The arguments started, the feelings of neglect crept in, jealousy was rampant whenever either of them went out with any of their friends. Eventually, talk of her moving over stopped until one day they broke up via Skype.

"The fear and anxiety drove me to a place of total mental incapacity," she says.

"I had lost myself in this relationship, everything else had fallen away, and this was the centre of my universe. I was like a pencil and this had wore me down to the absolute nub. He had left a path of destruction. It was brutal."

Once that relationship ended, Niamh convinced herself that long distance could never work.

She says that establishing communication was too difficult and that gaining control of a situation was virtually impossible when you can't speak to a person face-to-face.

Three years later though - and doing long distance with somebody new - she believes that in order to make things work, you both need to be "100 percent in it."

"I'm not thinking about my future abroad anymore," she says. "My plans are continuing here, they can't be based around someone else. I'm much more secure in my relationship now than I was back then."

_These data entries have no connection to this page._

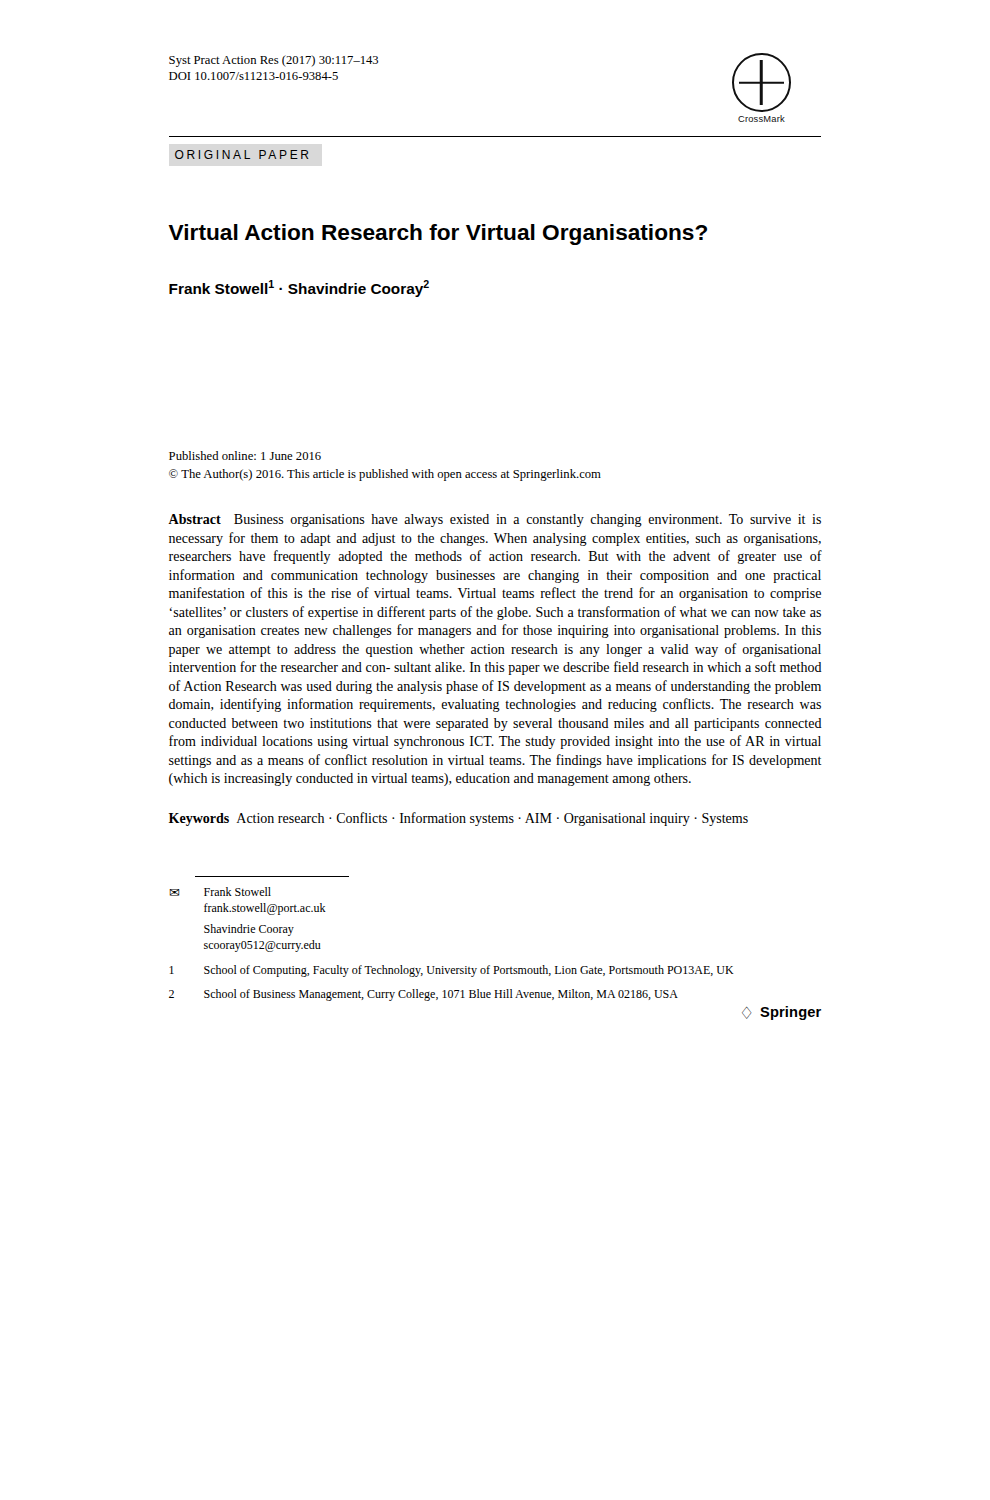Syst Pract Action Res (2017) 30:117–143
DOI 10.1007/s11213-016-9384-5
CrossMark
ORIGINAL PAPER
Virtual Action Research for Virtual Organisations?
Frank Stowell1 · Shavindrie Cooray2
Published online: 1 June 2016
© The Author(s) 2016. This article is published with open access at Springerlink.com
Abstract Business organisations have always existed in a constantly changing environment. To survive it is necessary for them to adapt and adjust to the changes. When analysing complex entities, such as organisations, researchers have frequently adopted the methods of action research. But with the advent of greater use of information and communication technology businesses are changing in their composition and one practical manifestation of this is the rise of virtual teams. Virtual teams reflect the trend for an organisation to comprise ‘satellites’ or clusters of expertise in different parts of the globe. Such a transformation of what we can now take as an organisation creates new challenges for managers and for those inquiring into organisational problems. In this paper we attempt to address the question whether action research is any longer a valid way of organisational intervention for the researcher and con- sultant alike. In this paper we describe field research in which a soft method of Action Research was used during the analysis phase of IS development as a means of understanding the problem domain, identifying information requirements, evaluating technologies and reducing conflicts. The research was conducted between two institutions that were separated by several thousand miles and all participants connected from individual locations using virtual synchronous ICT. The study provided insight into the use of AR in virtual settings and as a means of conflict resolution in virtual teams. The findings have implications for IS development (which is increasingly conducted in virtual teams), education and management among others.
Keywords Action research · Conflicts · Information systems · AIM · Organisational inquiry · Systems
✉
Frank Stowell
frank.stowell@port.ac.uk
Shavindrie Cooray
scooray0512@curry.edu
1
School of Computing, Faculty of Technology, University of Portsmouth, Lion Gate, Portsmouth PO13AE, UK
2
School of Business Management, Curry College, 1071 Blue Hill Avenue, Milton, MA 02186, USA
♢ Springer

The way to make any relationship stand the test of the time is the age old cliché of communication and, maybe more importantly, balance.

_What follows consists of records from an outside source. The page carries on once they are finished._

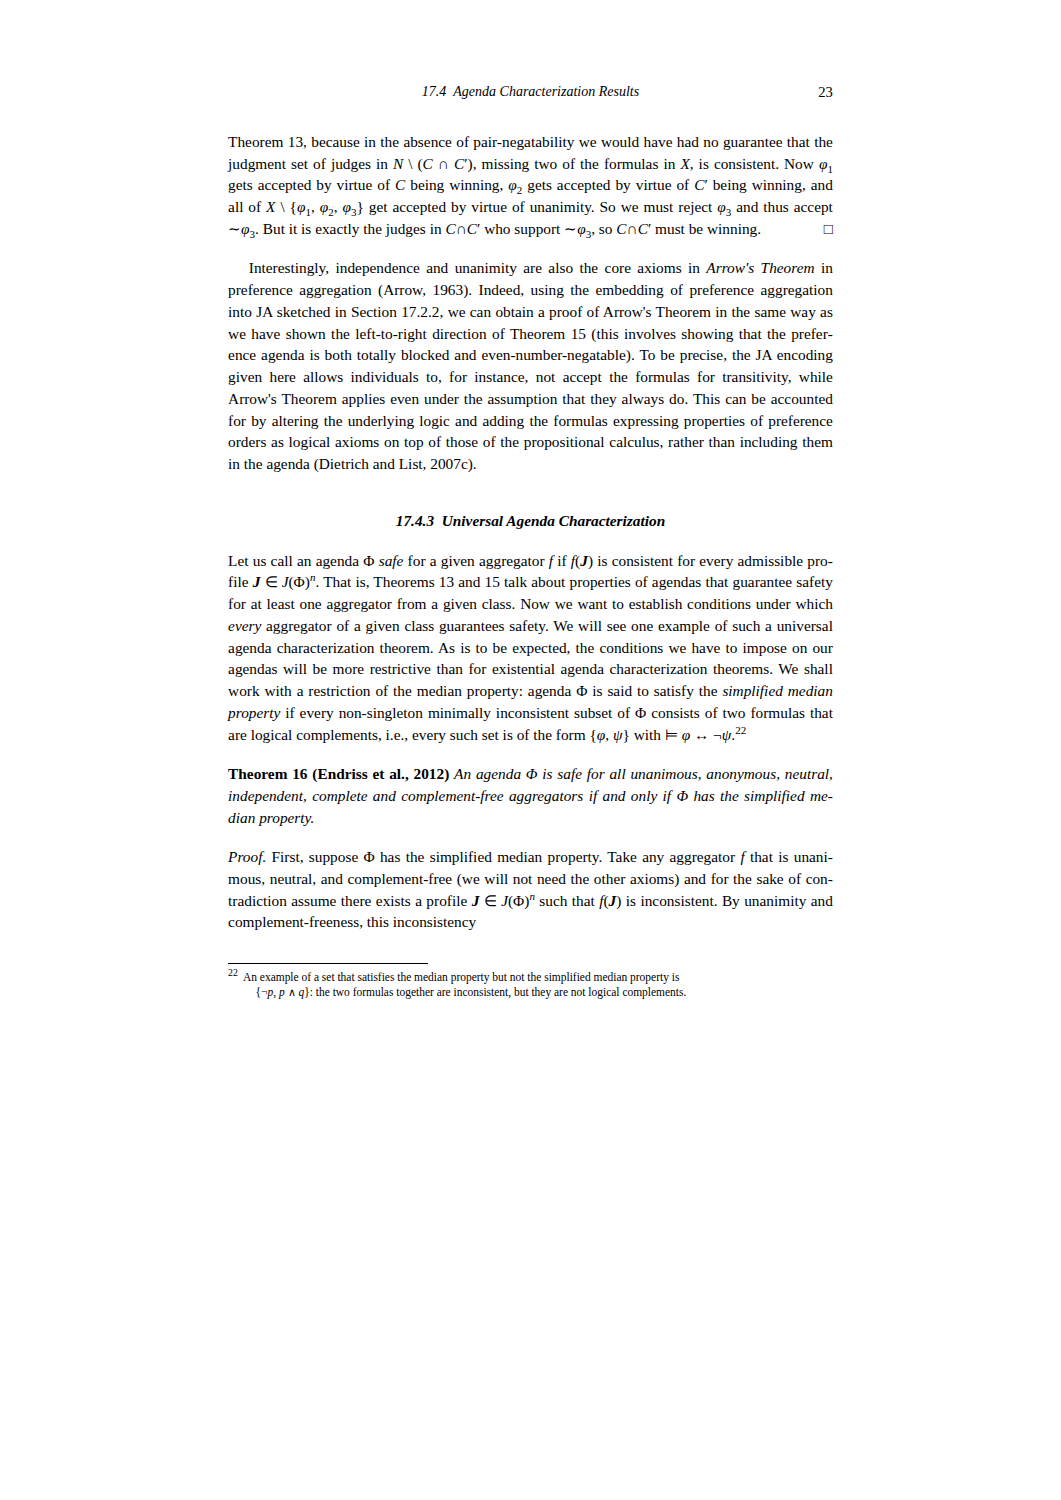17.4 Agenda Characterization Results 23
Theorem 13, because in the absence of pair-negatability we would have had no guarantee that the judgment set of judges in N \ (C ∩ C′), missing two of the formulas in X, is consistent. Now φ1 gets accepted by virtue of C being winning, φ2 gets accepted by virtue of C′ being winning, and all of X \ {φ1, φ2, φ3} get accepted by virtue of unanimity. So we must reject φ3 and thus accept ∼φ3. But it is exactly the judges in C∩C′ who support ∼φ3, so C∩C′ must be winning. □
Interestingly, independence and unanimity are also the core axioms in Arrow's Theorem in preference aggregation (Arrow, 1963). Indeed, using the embedding of preference aggregation into JA sketched in Section 17.2.2, we can obtain a proof of Arrow's Theorem in the same way as we have shown the left-to-right direction of Theorem 15 (this involves showing that the preference agenda is both totally blocked and even-number-negatable). To be precise, the JA encoding given here allows individuals to, for instance, not accept the formulas for transitivity, while Arrow's Theorem applies even under the assumption that they always do. This can be accounted for by altering the underlying logic and adding the formulas expressing properties of preference orders as logical axioms on top of those of the propositional calculus, rather than including them in the agenda (Dietrich and List, 2007c).
17.4.3 Universal Agenda Characterization
Let us call an agenda Φ safe for a given aggregator f if f(J) is consistent for every admissible profile J ∈ J(Φ)n. That is, Theorems 13 and 15 talk about properties of agendas that guarantee safety for at least one aggregator from a given class. Now we want to establish conditions under which every aggregator of a given class guarantees safety. We will see one example of such a universal agenda characterization theorem. As is to be expected, the conditions we have to impose on our agendas will be more restrictive than for existential agenda characterization theorems. We shall work with a restriction of the median property: agenda Φ is said to satisfy the simplified median property if every non-singleton minimally inconsistent subset of Φ consists of two formulas that are logical complements, i.e., every such set is of the form {φ, ψ} with ⊨ φ ↔ ¬ψ.22
Theorem 16 (Endriss et al., 2012) An agenda Φ is safe for all unanimous, anonymous, neutral, independent, complete and complement-free aggregators if and only if Φ has the simplified median property.
Proof. First, suppose Φ has the simplified median property. Take any aggregator f that is unanimous, neutral, and complement-free (we will not need the other axioms) and for the sake of contradiction assume there exists a profile J ∈ J(Φ)n such that f(J) is inconsistent. By unanimity and complement-freeness, this inconsistency
22 An example of a set that satisfies the median property but not the simplified median property is {¬p, p ∧ q}: the two formulas together are inconsistent, but they are not logical complements.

Euan did long distance with his partner, Leanne, for 13 months while he was living in New York and she in Dublin. He says that before he left, they talked about how scared they were to be living apart for so long but that, ultimately, their situation helped strength their relationship.

"It put communication at the forefront of our relationship, and that's something that benefits us every day," he says. "When your partner is on the other side of the world, you can't afford to be upset and not be willing to talk to them about it."

Euan's experience of long distance also differs considerably in terms of what tends to be considered the negative aspects of living apart as a couple.

For lots of people, physical intimacy is a craving that they understandably cannot shake, but Euan says that maintaining that intimacy was probably one of the easier things about his relationship.

"We would manage to video call each other for a short while most days, and usually make time for longer calls about once a week.

"Once we were in our routine, our calls allowed us to feel like we were a part of each other's days, and allowed us to be physically intimate too."

Doing long distance can mean misery, jealously, loneliness, and heartbreak.

But it can also mean a newfound understanding of your relationship, a strengthened bond, and a genuine appreciation for the person you're going out with.

For it to work, you have to commit, you have to look after yourself, and you have to be invested.

So, pretty much the same as any other relationship, really.